• [Job 1]: Count the lines in the records that contain the word "Sexual", treating uppercase and lowercase as different, and reply with only that number.

────

Since most of the bugfixes to Pig happen in trunk, I (and several folks that
I know) tend to use pig trunk most often. It would be nice if I picked up
Zebra enhancements along the way, as well.
Since zebra.jar is not included in pig.jar (I hope not), I can still use
stable zebra jar (binary) with latest pig compiled in trunk.
Also, build failure in zebra need not impact pig release, since the other
contrib, i.e. Piggybank is also "build-optional".
I think that creating a branch results in too many changes on that branch
before a mainline merge happens. Each of the feature additions you mention
would be very highly desirable even in the absence of others.
Just my 2 non-binding cents.
On 8/17/09 10:28 PM, "Raghu Angadi" <rang...@yahoo-inc.com> wrote:
> The reason for a branch is purely based on fair number of improvements
> we are planning for Zebra and our desire to have a stable Zebra
> implementation for users to use along with PIG on Hadoop-0.20.
> New features planned (jiras will be filed soon) :
> * Column security (different permissions for different columns)
> * Ability to drop columns
> * ability to address "column groups" by name
> * Support for sorted tables, map side joins,
> * ...
> Many of these changes involve changes to table metadata, schema syntax,
> and on disk format of the metadata (all of these will be backward
> If Zebra was a project of its own, one would have made a 0.1.0 branch
> and worked on new features in the trunk. The new proposed branch is for
> achieving the same by keeping PIG and stable Zebra together. PIG branch
> 0.4.0 will be made when it is appropriate for PIG. Generally, a contrib
> project should not influence that decision.
> Is there an alternative to creating a branch? Would you prefer we commit
> new features to a line that is being used by users?

────

• [Job 2]: Continue the mailing-list discussion about creating a Zebra branch for Pig, starting after its last line.

• [Available data]:
────

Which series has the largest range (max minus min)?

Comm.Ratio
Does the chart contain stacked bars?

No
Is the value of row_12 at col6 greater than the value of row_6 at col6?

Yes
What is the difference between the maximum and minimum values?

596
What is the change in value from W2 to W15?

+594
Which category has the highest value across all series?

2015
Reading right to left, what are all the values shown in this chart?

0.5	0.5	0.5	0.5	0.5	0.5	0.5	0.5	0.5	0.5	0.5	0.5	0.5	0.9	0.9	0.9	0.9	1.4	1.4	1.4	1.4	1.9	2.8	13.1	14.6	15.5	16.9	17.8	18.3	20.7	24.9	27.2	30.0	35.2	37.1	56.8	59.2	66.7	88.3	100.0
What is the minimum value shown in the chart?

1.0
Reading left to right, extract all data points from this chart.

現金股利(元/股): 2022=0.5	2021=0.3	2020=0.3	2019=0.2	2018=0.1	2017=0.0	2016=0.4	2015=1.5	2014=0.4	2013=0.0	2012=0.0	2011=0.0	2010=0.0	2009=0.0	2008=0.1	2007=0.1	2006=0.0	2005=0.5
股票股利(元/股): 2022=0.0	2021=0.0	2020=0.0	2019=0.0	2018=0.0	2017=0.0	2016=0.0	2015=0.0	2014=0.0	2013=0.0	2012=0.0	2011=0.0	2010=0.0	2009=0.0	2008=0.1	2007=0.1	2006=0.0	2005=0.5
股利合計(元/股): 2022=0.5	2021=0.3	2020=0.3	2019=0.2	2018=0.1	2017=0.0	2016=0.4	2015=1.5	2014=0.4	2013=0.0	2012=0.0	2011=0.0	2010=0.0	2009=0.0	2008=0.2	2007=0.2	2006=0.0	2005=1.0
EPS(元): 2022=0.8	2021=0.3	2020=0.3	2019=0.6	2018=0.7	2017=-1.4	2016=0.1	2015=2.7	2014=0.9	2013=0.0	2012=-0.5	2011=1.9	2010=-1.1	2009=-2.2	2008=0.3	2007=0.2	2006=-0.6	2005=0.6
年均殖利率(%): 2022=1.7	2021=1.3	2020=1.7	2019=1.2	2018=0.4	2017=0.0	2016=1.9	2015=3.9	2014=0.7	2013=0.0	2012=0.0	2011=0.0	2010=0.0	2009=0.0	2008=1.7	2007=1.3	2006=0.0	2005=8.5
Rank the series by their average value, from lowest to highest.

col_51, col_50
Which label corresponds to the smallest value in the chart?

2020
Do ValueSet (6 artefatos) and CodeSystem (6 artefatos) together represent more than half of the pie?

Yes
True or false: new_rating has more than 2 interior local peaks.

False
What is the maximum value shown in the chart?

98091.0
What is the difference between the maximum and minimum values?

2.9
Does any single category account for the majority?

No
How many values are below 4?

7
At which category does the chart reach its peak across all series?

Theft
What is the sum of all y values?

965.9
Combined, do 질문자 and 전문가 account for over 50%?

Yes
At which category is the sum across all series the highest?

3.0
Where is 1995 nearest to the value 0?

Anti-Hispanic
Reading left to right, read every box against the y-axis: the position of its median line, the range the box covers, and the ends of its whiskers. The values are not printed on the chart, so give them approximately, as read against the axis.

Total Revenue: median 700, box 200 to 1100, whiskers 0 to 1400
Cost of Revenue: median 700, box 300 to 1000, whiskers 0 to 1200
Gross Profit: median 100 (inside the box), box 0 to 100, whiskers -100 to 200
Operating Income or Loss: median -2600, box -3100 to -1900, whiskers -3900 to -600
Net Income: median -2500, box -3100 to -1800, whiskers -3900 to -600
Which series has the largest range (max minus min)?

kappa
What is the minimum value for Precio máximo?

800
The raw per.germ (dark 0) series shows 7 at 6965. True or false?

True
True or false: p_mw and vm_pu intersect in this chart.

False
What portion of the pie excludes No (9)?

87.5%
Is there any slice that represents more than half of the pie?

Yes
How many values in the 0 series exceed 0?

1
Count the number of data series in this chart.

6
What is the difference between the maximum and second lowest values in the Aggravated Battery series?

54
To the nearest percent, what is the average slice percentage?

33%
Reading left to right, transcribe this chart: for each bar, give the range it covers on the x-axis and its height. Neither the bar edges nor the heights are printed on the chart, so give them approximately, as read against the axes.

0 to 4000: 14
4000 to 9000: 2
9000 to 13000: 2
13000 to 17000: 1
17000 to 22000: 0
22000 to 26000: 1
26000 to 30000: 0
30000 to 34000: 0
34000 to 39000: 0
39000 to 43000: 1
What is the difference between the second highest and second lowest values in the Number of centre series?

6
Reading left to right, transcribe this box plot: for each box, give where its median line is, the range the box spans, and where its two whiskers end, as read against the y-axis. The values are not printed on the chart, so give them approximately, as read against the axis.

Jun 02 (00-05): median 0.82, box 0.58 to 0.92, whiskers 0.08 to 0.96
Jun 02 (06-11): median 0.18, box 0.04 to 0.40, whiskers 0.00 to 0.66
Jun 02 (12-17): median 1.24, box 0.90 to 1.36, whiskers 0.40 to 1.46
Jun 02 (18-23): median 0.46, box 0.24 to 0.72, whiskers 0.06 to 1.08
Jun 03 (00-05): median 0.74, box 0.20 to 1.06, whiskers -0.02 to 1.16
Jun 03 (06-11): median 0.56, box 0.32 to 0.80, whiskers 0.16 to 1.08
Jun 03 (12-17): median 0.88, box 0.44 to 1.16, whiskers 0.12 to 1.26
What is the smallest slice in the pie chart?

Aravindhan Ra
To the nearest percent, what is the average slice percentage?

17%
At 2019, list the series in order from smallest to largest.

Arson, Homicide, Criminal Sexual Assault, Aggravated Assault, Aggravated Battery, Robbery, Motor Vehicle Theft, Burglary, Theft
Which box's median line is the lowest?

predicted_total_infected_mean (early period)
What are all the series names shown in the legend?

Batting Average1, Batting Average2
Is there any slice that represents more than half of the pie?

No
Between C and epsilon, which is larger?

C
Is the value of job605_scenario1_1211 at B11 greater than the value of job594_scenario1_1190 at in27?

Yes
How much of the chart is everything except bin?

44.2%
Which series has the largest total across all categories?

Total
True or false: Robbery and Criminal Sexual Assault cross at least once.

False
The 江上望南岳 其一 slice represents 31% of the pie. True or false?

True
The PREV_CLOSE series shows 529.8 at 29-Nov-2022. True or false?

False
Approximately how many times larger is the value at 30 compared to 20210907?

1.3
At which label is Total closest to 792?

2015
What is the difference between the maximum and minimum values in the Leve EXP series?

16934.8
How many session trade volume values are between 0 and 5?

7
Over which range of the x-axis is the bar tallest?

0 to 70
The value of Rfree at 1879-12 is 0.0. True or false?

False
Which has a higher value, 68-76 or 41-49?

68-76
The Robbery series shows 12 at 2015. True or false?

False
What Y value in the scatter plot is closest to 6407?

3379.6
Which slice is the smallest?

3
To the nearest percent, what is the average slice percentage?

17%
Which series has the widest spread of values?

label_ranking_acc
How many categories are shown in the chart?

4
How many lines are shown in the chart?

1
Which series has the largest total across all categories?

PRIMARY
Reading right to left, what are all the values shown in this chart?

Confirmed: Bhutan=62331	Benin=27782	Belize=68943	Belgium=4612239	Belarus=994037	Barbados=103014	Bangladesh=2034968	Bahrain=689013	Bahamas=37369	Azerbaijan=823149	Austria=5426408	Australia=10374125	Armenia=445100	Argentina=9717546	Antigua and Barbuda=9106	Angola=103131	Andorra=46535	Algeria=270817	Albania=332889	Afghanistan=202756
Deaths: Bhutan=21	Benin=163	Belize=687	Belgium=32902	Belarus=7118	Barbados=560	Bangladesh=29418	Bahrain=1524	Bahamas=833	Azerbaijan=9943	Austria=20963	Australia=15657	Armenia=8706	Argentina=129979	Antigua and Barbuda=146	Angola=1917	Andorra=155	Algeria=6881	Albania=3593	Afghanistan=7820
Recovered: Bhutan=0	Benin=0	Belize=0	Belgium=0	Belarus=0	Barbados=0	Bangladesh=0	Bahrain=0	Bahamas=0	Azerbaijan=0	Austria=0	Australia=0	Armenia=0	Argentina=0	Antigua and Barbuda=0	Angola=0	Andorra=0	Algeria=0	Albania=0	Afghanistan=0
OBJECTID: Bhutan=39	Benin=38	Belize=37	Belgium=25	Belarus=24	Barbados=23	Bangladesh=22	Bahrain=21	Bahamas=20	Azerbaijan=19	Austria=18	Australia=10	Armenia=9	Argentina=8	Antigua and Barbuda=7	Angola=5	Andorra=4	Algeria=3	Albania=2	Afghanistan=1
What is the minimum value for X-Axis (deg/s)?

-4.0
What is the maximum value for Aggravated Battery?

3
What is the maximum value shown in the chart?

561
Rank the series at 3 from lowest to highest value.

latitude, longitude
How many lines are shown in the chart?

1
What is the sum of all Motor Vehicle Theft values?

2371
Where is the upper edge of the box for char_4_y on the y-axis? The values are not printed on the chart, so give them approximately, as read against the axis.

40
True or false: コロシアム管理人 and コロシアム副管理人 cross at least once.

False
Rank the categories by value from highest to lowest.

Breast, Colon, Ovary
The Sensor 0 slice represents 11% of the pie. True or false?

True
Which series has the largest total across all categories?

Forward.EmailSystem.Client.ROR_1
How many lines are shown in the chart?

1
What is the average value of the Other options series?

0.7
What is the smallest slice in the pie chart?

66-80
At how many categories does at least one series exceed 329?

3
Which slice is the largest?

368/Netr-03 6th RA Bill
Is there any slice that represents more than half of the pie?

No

────

• [Result 1]: 2

• [Result 2]:
> Milind A Bhandarkar wrote:
>> IANAC, but my (non-binding) vote is also -1. I think all the improvements
>> and feature addition to zebra should be available through pig trunk. The
>> codebase is not big enough to justify creating a branch. If the reason is
>> Pig's dependence on a checked in hadoop jar, the shims proposal by Dmitry
>> should be taken up asap, so that those who want to use zebra can use pig
>> trunk with hadoop 0.20
>> - milind
>> On 8/17/09 5:14 PM, "Yiping Han" <y...@yahoo-inc.com> wrote:
>>> On 8/18/09 7:11 AM, "Olga Natkovich" <ol...@yahoo-inc.com> wrote:
>>>> -----Original Message-----
>>>> From: Raghu Angadi [mailto:rang...@yahoo-inc.com]
>>>> Sent: Monday, August 17, 2009 4:06 PM
>>>> To: email@example.com
>>>> Subject: Proposal to create a branch for contrib project Zebra
>>>> Thanks to the PIG team, The first version of contrib project Zebra
>>>> (PIG-833) is committed to PIG trunk.
>>>> In short, Zebra is a table storage layer built for use in PIG and other
>>>> Hadoop applications.
>>>> While we are stabilizing current version V1 in the trunk, we plan to add
>>>> more new features to it. We would like to create an svn branch for the
>>>> new features. We will be responsible for managing zebra in PIG trunk and
>>>> in the new branch. We will merge the branch when it is ready. We expect
>>>> the changes to affect only 'contrib/zebra' directory.
>>>> As a regular contributor to Hadoop, I will be the initial committer for
>>>> Zebra. As more patches are contributed by other Zebra developers, there
>>>> might be more commiters added through normal Hadoop/Apache procedure.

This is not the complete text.